Records provided ::
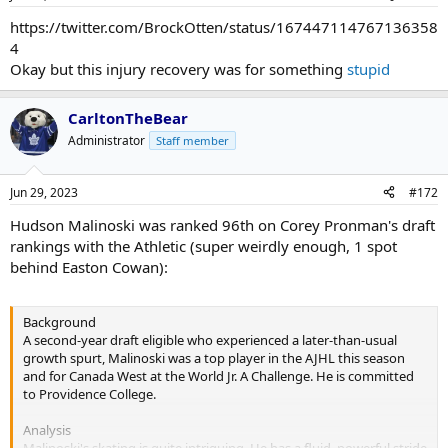
https://twitter.com/BrockOtten/status/167447114767136358
4
Okay but this injury recovery was for something
stupid
CarltonTheBear
Administrator
Staff member
Jun 29, 2023
#172
Hudson Malinoski was ranked 96th on Corey Pronman's draft
rankings with the Athletic (super weirdly enough, 1 spot
behind Easton Cowan):
Background
A second-year draft eligible who experienced a later-than-usual
growth spurt, Malinoski was a top player in the AJHL this season
and for Canada West at the World Jr. A Challenge. He is committed
to Providence College.
Analysis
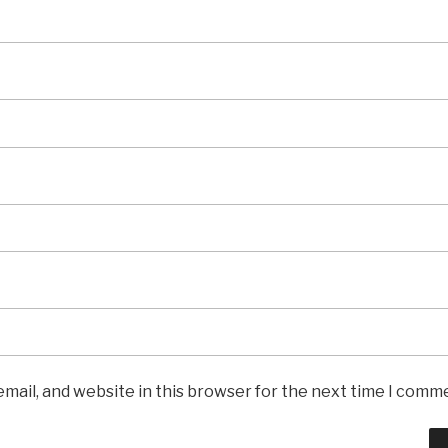
mail, and website in this browser for the next time I comm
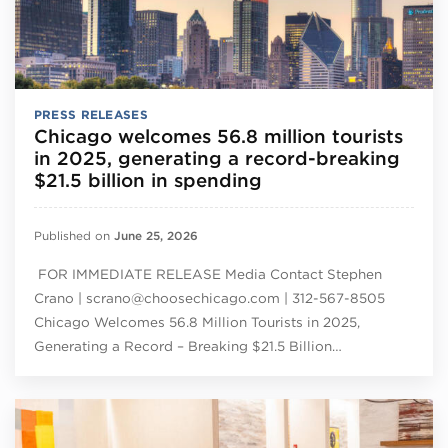
PRESS RELEASES
Chicago welcomes 56.8 million tourists
in 2025, generating a record-breaking
$21.5 billion in spending
Published on
June 25, 2026
FOR IMMEDIATE RELEASE Media Contact Stephen
Crano | scrano@choosechicago.com | 312-567-8505
Chicago Welcomes 56.8 Million Tourists in 2025,
Generating a Record – Breaking $21.5 Billion…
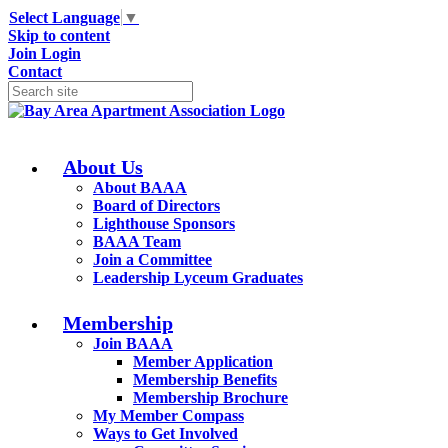
Select Language
▼
Skip to content
Join
Login
Contact
About Us
About BAAA
Board of Directors
Lighthouse Sponsors
BAAA Team
Join a Committee
Leadership Lyceum Graduates
Membership
Join BAAA
Member Application
Membership Benefits
Membership Brochure
My Member Compass
Ways to Get Involved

Try it ::
Reproduce every line of text in the records above word for word, in the same order. Leave out the picture markers.

Exercise response ::
https://twitter.com/BrockOtten/status/167447114767136358
4
Okay but this injury recovery was for something
stupid
CarltonTheBear
Administrator
Staff member
Jun 29, 2023
#172
Hudson Malinoski was ranked 96th on Corey Pronman's draft
rankings with the Athletic (super weirdly enough, 1 spot
behind Easton Cowan):
Background
A second-year draft eligible who experienced a later-than-usual
growth spurt, Malinoski was a top player in the AJHL this season
and for Canada West at the World Jr. A Challenge. He is committed
to Providence College.
Analysis
mail, and website in this browser for the next time I comm
PRESS RELEASES
Chicago welcomes 56.8 million tourists
in 2025, generating a record-breaking
$21.5 billion in spending
Published on
June 25, 2026
FOR IMMEDIATE RELEASE Media Contact Stephen
Crano | scrano@choosechicago.com | 312-567-8505
Chicago Welcomes 56.8 Million Tourists in 2025,
Generating a Record – Breaking $21.5 Billion…
Select Language
▼
Skip to content
Join
Login
Contact
About Us
About BAAA
Board of Directors
Lighthouse Sponsors
BAAA Team
Join a Committee
Leadership Lyceum Graduates
Membership
Join BAAA
Member Application
Membership Benefits
Membership Brochure
My Member Compass
Ways to Get Involved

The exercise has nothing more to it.